Porpoise Skeleton Project - California Academy of Sciences
Portable Porpoise Puzzle Project
In April of 2015, I was invited back to the California Academy of Sciences in San Francisco for another bone project. This one was to be a little different than anything I had tried before. The challenge (if I accepted the assignment), was to articulate a porpoise skeleton such that it could quickly and easily be taken apart into a dozen or more sections that could just as easily be reassembled into a full skeleton on a regular basis. Because it was to be done on a real specimen, with real bones, the challenge was to try to make it be strong enough that it wouldn't self destruct under repeated handling. Also it was to be built in full view of the visiting public without the aid of a workshop, using volunteer interns to do the hands-on bone construction of the Porpoise puzzle.
Click on the first photo to see slideshow
I had two tables to work on, a rotating group of five bone builders and four engagers (who explained what we were doing to the curious public), and seventy hours of time over three weeks to get it finished. I would generally have two bone builders and an engager helping at any one time. Fortunately these volunteers were veterans of the offshore Orca project from two years earlier and already knew about the tools and materials we were using and were familiar with the routine of working with me at that location. Set up - Be careful - Do fantastic work - Keep smiling - and put it all away at the end of the shift.
This project was being done in conjunction with the New Zealand traveling exhibit, Whales: Giants of the Deep, that was on exhibit upstairs starting the first day of this project. That exhibit had a 58-foot male sperm whale skeleton, a 30-some-foot female sperm whale skeleton, a couple smaller whale skeletons, a couple fossil whale skeletons, a dozen beaked whale skulls and lots of other exhibit material on whales and whaling from New Zealand. It is a world class exhibit by any standards and is especially impressive when you take into account that it was done in New Zealand and is traveling around this country. Most of us are doing good to get a large whale skeleton together, let alone trying to engineer one that comes apart for travel all the time.
People coming to the Academy would often find our project first and you could see the relief on their faces when they were told that, "No, this isn't the advertised Giants of the Deep whale exhibit. That exhibit is upstairs. It has lots of big whale stuff. This is the other end of the spectrum."

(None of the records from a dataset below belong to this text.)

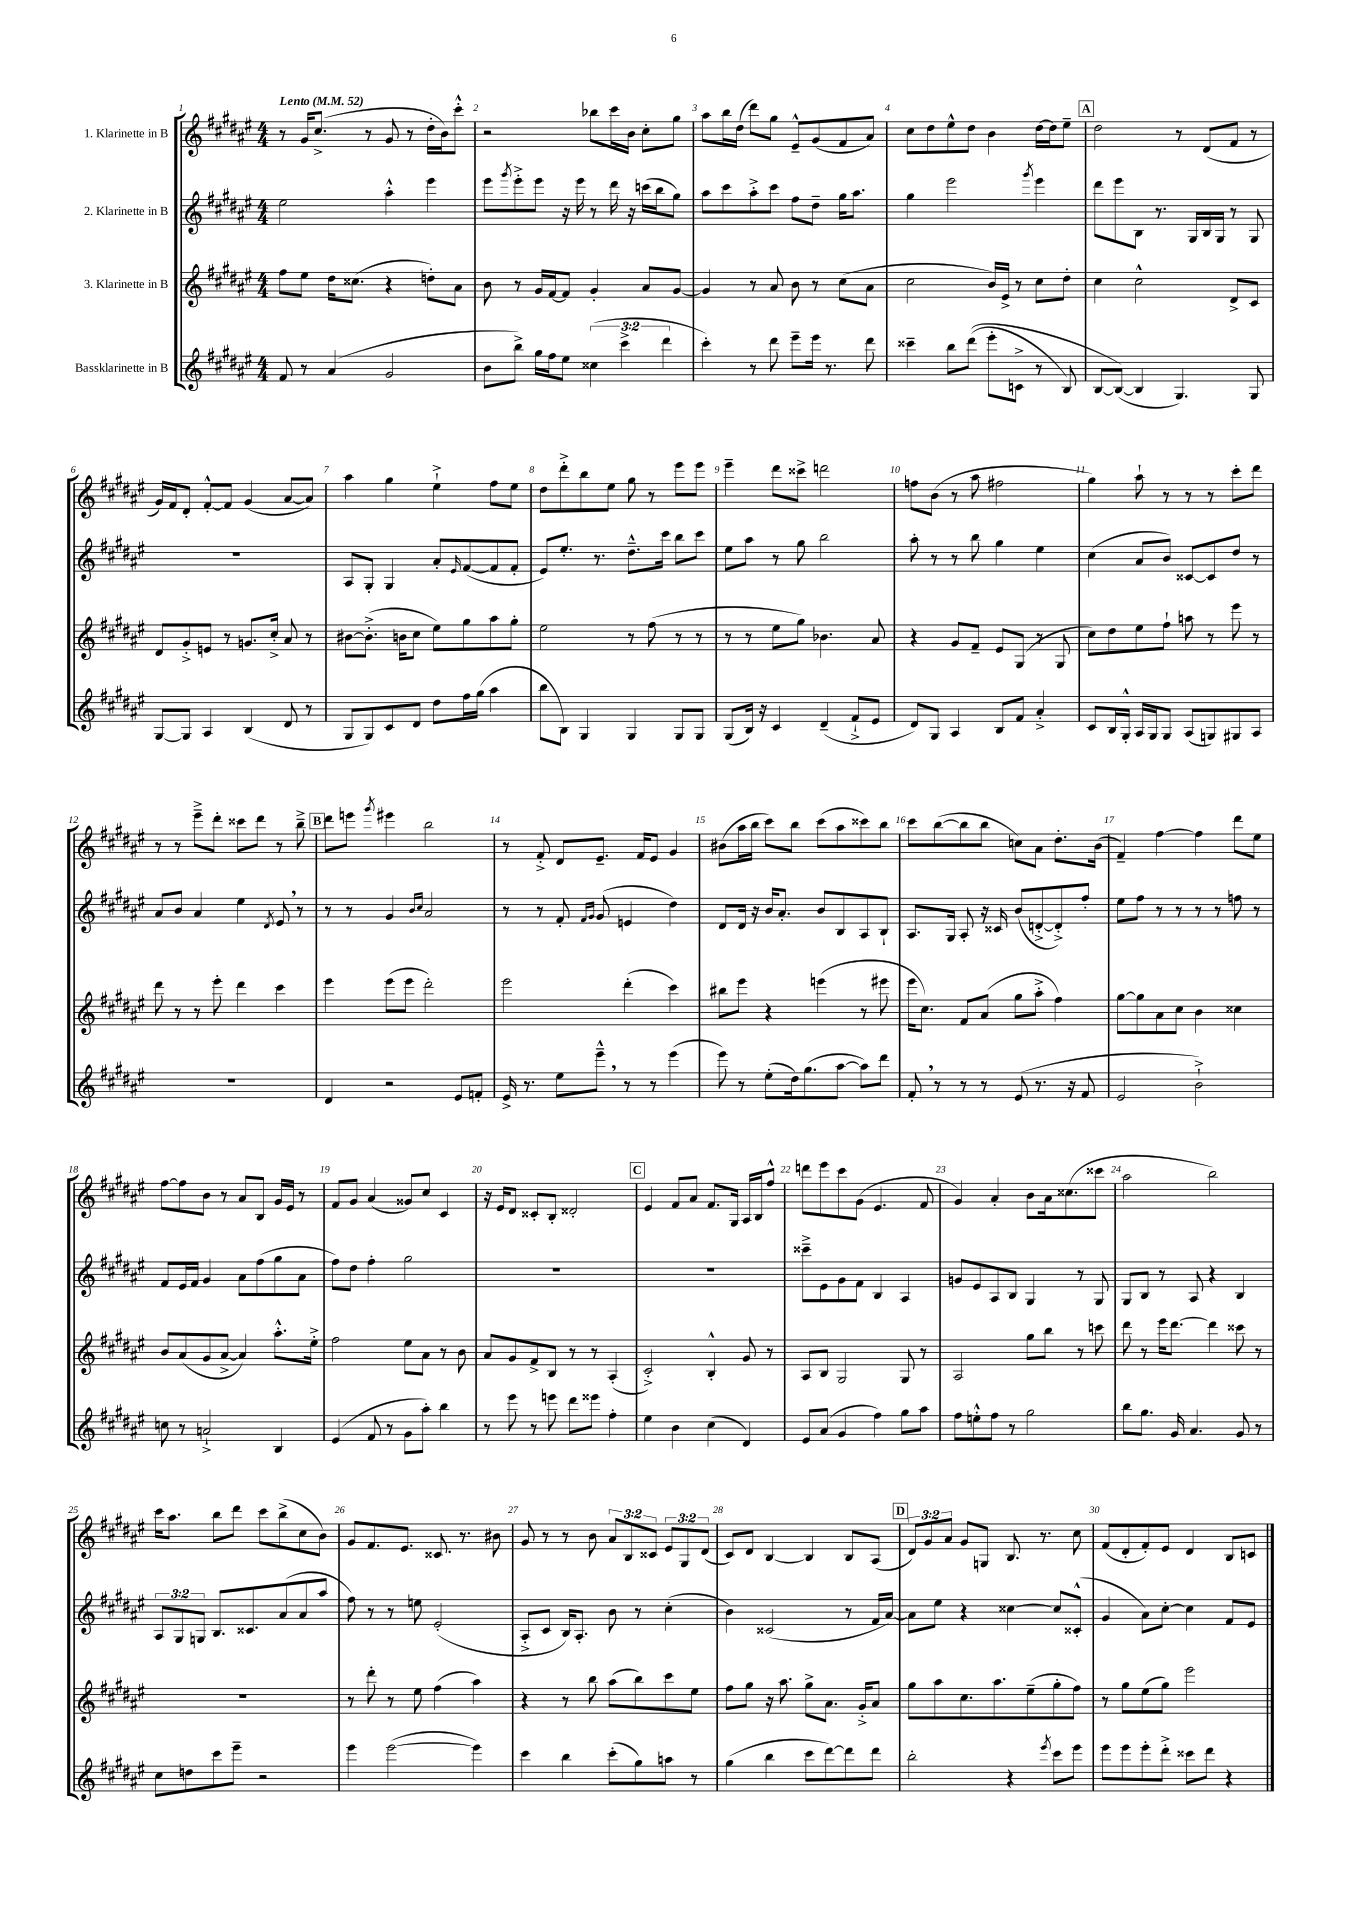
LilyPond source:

<<
\new StaffGroup <<
\new Staff = "s0" \with { instrumentName = "1. Klarinette in B" } {
    \clef treble \key fis \major \numericTimeSignature \time 4/4 \override Staff.TupletNumber.text = #tuplet-number::calc-fraction-text \tempo "Lento" 4 = 52
    r8 gis'16 cis''8.->( r8 gis'8 r8 dis''16-. b'16) cis'''8-.-^ |
    r2 bes''8 cis'''16 b'16 cis''8-. gis''8 |
    ais''8 b''16 dis''16( dis'''8) gis''8 eis'8---^ gis'8( fis'8 ais'8) |
    cis''8 dis''8 eis''8-^ dis''8 b'4 dis''16~ dis''16 eis''8-- |
    \mark \markup { \box "A" } dis''2 r8 dis'8( fis'8 r8 |
    gis'16) fis'16 dis'8-. fis'8~-.-^ fis'8 gis'4( ais'8~ ais'8) |
    ais''4 gis''4 eis''4-!-> fis''8 eis''8 |
    dis''8 dis'''8-.-> b''8 eis''8 gis''8 r8 eis'''8 eis'''8 |
    eis'''4-- dis'''8 cisis'''8-> d'''2 |
    f''8 b'8( r8 ais''8 fis''2 |
    gis''4) ais''8-! r8 r8 r8 cis'''8-. dis'''8 |
    r8 r8 eis'''8---> dis'''8-. cisis'''8 dis'''8 r8 b''8---> |
    \mark \markup { \box "B" } dis'''8 e'''8 \acciaccatura { gis'''8 } eis'''4 b''2 |
    r8 fis'8-.-> dis'8 eis'8.-- fis'16 eis'8 gis'4 |
    bis'8( ais''16 b''16 cis'''8) b''8 cis'''8( ais''8 cisis'''8) b''8 |
    cis'''8 b''8~( b''8 b''8 c''8) ais'8 dis''8.-. b'16( |
    fis'4--) fis''4~ fis''4 dis'''8 eis''8 |
    fis''8~ fis''8 b'8 r8 ais'8 b8 gis'16 eis'16 r8 |
    fis'8 gis'8 ais'4( gisis'8) cis''8 cis'4 |
    r16 eis'16 dis'8 cisis'8-. b8-. disis'2-. |
    \mark \markup { \box "C" } eis'4 fis'8 ais'8 fis'8. gis16 ais16 b16 fis''8-^ |
    d'''8 eis'''8 cis'''8 gis'8( eis'4. fis'8 |
    gis'4) ais'4-. b'8 ais'16 cisis''8.( cisis'''8 |
    ais''2 b''2) |
    cis'''16 ais''8. b''8 dis'''8 cis'''8 b''8->( cis''8 b'8) |
    gis'8 fis'8. eis'8. cisis'8. r8. bis'8 |
    gis'8 r8 r8 b'8 \tuplet 3/2 { ais'8 b8 cisis'8 } \tuplet 3/2 { eis'8 gis8 dis'8( } |
    cis'8) dis'8 b4~ b4 b8 ais8( |
    \mark \markup { \box "D" } \tuplet 3/2 { dis'8) gis'8 ais'8 } gis'8 g8 b8. r8. cis''8 |
    fis'8( dis'8-. fis'8-.) eis'8 dis'4 b8 c'8 \bar "|." |
}
\new Staff = "s1" \with { instrumentName = "2. Klarinette in B" } {
    \clef treble \key fis \major \numericTimeSignature \time 4/4 \override Staff.TupletNumber.text = #tuplet-number::calc-fraction-text
    eis''2 ais''4-.-^ eis'''4 |
    eis'''8 \acciaccatura { gis'''8 } eis'''8-.-> eis'''8 r16 eis'''16 r8 dis'''16 r16 c'''16( b''16 gis''8) |
    ais''8 cis'''8 ais''8-.-> cis'''8 fis''8 dis''8-- gis''16 ais''8. |
    gis''4 eis'''2 \acciaccatura { gis'''8 } eis'''4 |
    \mark \markup { \box "A" } dis'''8 eis'''8 b8 r8. gis16 b16 gis16 r8 gis8 |
    R1 |
    ais8 gis8-. gis4 ais'8-. \grace { eis'16 } fis'8~( fis'8 fis'8-. |
    eis'8) eis''8.-. r8. dis''8.---^ cis'''16 b''8 cis'''8 |
    eis''8 ais''8 r8 gis''8 b''2 |
    ais''8-. r8 r8 b''8 gis''4 eis''4 |
    cis''4( ais'8 b'8) cisis'8~ cisis'8 dis''8 r8 |
    ais'8 b'8 ais'4 eis''4 \acciaccatura { dis'8 } eis'8 \breathe r8 |
    \mark \markup { \box "B" } r8 r8 gis'4 \grace { b'16 cis''16 } ais'2 |
    r8 r8 fis'8-. \grace { fis'16 gis'16 } gis'8( e'4 dis''4) |
    dis'8 dis'16 r16 b'16 ais'8.-. b'8 b8 ais8 b8-! |
    ais8. gis16 ais8-. r16 cisis'16 b'8( d'8~-.-> d'8-.->) fis''8-. |
    eis''8 fis''8 r8 r8 r8 r8 f''8 r8 |
    fis'8 eis'16 fis'16 gis'4 ais'8 fis''8( gis''8 ais'8 |
    fis''8) dis''8 fis''4-. gis''2 |
    R1 |
    \mark \markup { \box "C" } R1 |
    cisis'''8---> eis'8 gis'8 fis'8 b4 ais4 |
    g'8 eis'8 ais8 b8 gis4 r8 gis8 |
    gis8 b8 r8 ais8 r4 b4 |
    \tuplet 3/2 { ais8 gis8 g8 } b8. cisis'8. ais'8( ais'8 ais''8 |
    fis''8) r8 r8 e''8 eis'2-.( |
    ais8-.-> cis'8 b16) ais8.-. b'8 r8 cis''4-.( |
    b'4) cisis'2( r8 fis'16 ais'16~) |
    \mark \markup { \box "D" } ais'8 eis''8 r4 cisis''4~ cisis''8 cisis'8-.-^( |
    gis'4 ais'8) cis''8~-. cis''4 fis'8 eis'8 \bar "|." |
}
\new Staff = "s2" \with { instrumentName = "3. Klarinette in B" } {
    \clef treble \key fis \major \numericTimeSignature \time 4/4
    fis''8 eis''8 dis''16 cisis''8.( r4 d''8-.) ais'8 |
    b'8 r8 gis'16 fis'16~ fis'8 gis'4-. ais'8 gis'8~ |
    gis'4 r8 ais'8 b'8 r8 cis''8( ais'8 |
    cis''2 b'16) eis'16-> r8 cis''8 dis''8-. |
    \mark \markup { \box "A" } cis''4 cis''2-^ dis'8-> cis'8 |
    dis'8 gis'8-.-> e'8 r8 g'8. cis''16-.-> ais'8 r8 |
    bis'8~ bis'8.-.->( b'16 cis''8 eis''8) gis''8 ais''8 gis''8-. |
    eis''2 r8 fis''8( r8 r8 |
    r8 r8 eis''8 gis''8) bes'4. ais'8 |
    r4 gis'8 fis'8-- eis'8 gis8( r8 gis8 |
    cis''8) dis''8 eis''8 fis''8-! a''8 r8 eis'''8 r8 |
    dis'''8 r8 r8 eis'''8-. dis'''4 cis'''4 |
    \mark \markup { \box "B" } eis'''4 eis'''8( eis'''8 dis'''2-.) |
    eis'''2 dis'''4-.( cis'''4) |
    bis''8 eis'''8 r4 e'''4( r8 eis'''8 |
    eis'''16 cis''8.) fis'8 ais'8( gis''8 ais''8-.-> fis''4) |
    gis''8~ gis''8 ais'8 cis''8 b'4 cisis''4 |
    b'8 ais'8( gis'8 ais'8~-> ais'4) ais''8.-.-^ eis''16-.-> |
    fis''2 eis''8 ais'8 r8 b'8 |
    ais'8 gis'8 fis'8-> b8 r8 r8 ais4-.( |
    \mark \markup { \box "C" } cis'2-.->) b4-.-^ gis'8 r8 |
    ais8 b8 gis2 gis8 r8 |
    ais2 gis''8 b''8 r8 c'''8 |
    dis'''8 r8 eis'''16 dis'''8.~ dis'''4 cisis'''8 r8 |
    R1 |
    r8 dis'''8-. r8 eis''8 fis''4( ais''4) |
    r4 r8 b''8 ais''8( b''8) cis'''8 eis''8 |
    fis''8 gis''8 r16 ais''8. gis''8-> ais'8. gis'16-.-> ais'8 |
    \mark \markup { \box "D" } gis''8 ais''8 cis''8. ais''8. eis''8--( gis''8-. fis''8) |
    r8 gis''8 eis''8( gis''8) eis'''2 \bar "|." |
}
\new Staff = "s3" \with { instrumentName = "Bassklarinette in B" } {
    \clef treble \key fis \major \numericTimeSignature \time 4/4 \override Staff.TupletNumber.text = #tuplet-number::calc-fraction-text
    fis'8 r8 ais'4( gis'2 |
    b'8 b''8->) gis''16 fis''16 eis''8 \tuplet 3/2 { cisis''4( cis'''4-> dis'''4 } |
    cis'''4-.) r8 dis'''8 eis'''8-- eis'''16 r8. dis'''8 |
    cisis'''4-- b''8 dis'''8(\( eis'''8-. c'8-> r8 b8) |
    \mark \markup { \box "A" } b8~ b8~(\) b4 gis4.) gis8 |
    gis8~ gis8 ais4 b4( dis'8 r8 |
    gis8 gis8) cis'8 dis'8 dis''8 fis''16 gis''16( ais''4 |
    b''8 b8) gis4 gis4 gis8 gis8 |
    gis8( b16) r16 cis'4 dis'4--( fis'8-!-> eis'8 |
    dis'8) gis8 ais4 b8 fis'8 ais'4-.-> |
    cis'8 b16 gis16-.-^ ais16 gis16 gis8 ais8( g8) gis8 ais8 |
    R1 |
    \mark \markup { \box "B" } dis'4 r2 eis'8 f'8-. |
    eis'16-> r8. eis''8 eis'''8---^ \breathe r8 r8 eis'''4( |
    eis'''8) r8 eis''8-.( dis''16) gis''8.( ais''8~ ais''8) dis'''8 |
    fis'8-. \breathe r8 r8 r8 eis'8( r8. r16 fis'8 |
    eis'2 b'2-!->) |
    c''8 r8 a'2-!-> b4 |
    eis'4( fis'8 r8 gis'8 ais''8-.) b''4 |
    r8 eis'''8 r8 e'''8 dis'''8 eisis'''8 fis''4-. |
    \mark \markup { \box "C" } eis''4 b'4 cis''4( dis'4) |
    eis'8 ais'8( gis'4 fis''4) gis''8 ais''8 |
    fis''8 e''8-.-^ fis''8 r8 gis''2 |
    b''8 gis''8. gis'16 ais'4. gis'8 r8 |
    cis''8 d''8 cis'''8 eis'''8-- r2 |
    eis'''4 eis'''2~( eis'''4) |
    cis'''4 b''4 cis'''8-.( gis''8) a''8 r8 |
    gis''4( b''4 cis'''8 dis'''8~) dis'''8 dis'''8 |
    \mark \markup { \box "D" } b''2-. r4 \acciaccatura { eis'''8 } cis'''8 eis'''8 |
    eis'''8 eis'''8 eis'''8-. dis'''8-.-> cisis'''8 dis'''8 r4 \bar "|." |
}
>>
>>
\layout { \context { \Score \override BarNumber.break-visibility = ##(#f #t #t) barNumberVisibility = #all-bar-numbers-visible } }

But an interesting sidebar was that Harbor Porpoise had been absent from San Francisco Bay for most of seventy years since the big building projects of the bridges had started with the dredging and blasting followed by the submarine nets and activity of World War II, and the industrial noise and pollution after that. Only in recent years have the Harbor Porpoise started coming back into the bay. Now they are coming back in substantial numbers giving researchers unprecedented views of porpoise behavior, even from the Golden Gate Bridge. Evidently San Francisco Bay is the ultimate pick up spot for Harbor Porpoise to hitch up - the singles scene for porpoise partnering purposes. . . Thus the assembly of this porpoise which had been found dead on an outer beach twenty-five years ago and had lived as a clean set of bones in a box in the Academy collections ever since.
The Porpoise was finished with a couple hours to spare. It was left with the Academy education people as a 15-piece portable porpoise puzzle that comes apart in one minute and goes back together in two minutes. Many of the pieces snap together with a satisfying click as embedded magnets lock together. Another wonderful whale swimming again.
Time Lapse Video of the Porpoise Puzzle
One morning towards the end of the project, I received a phone call from Moe Flannery, Birds and Mammals Collection Manager, to see if I could get away for a day. A 49-foot long sperm whale washed up on a beach just south of San Francisco and they wanted to do a necropsy on it to see if they could understand why it died. It took 18 people to carry just the mandible on a stretcher made of tarps with handles all around. The whale can be aged from one of the teeth in that mandible.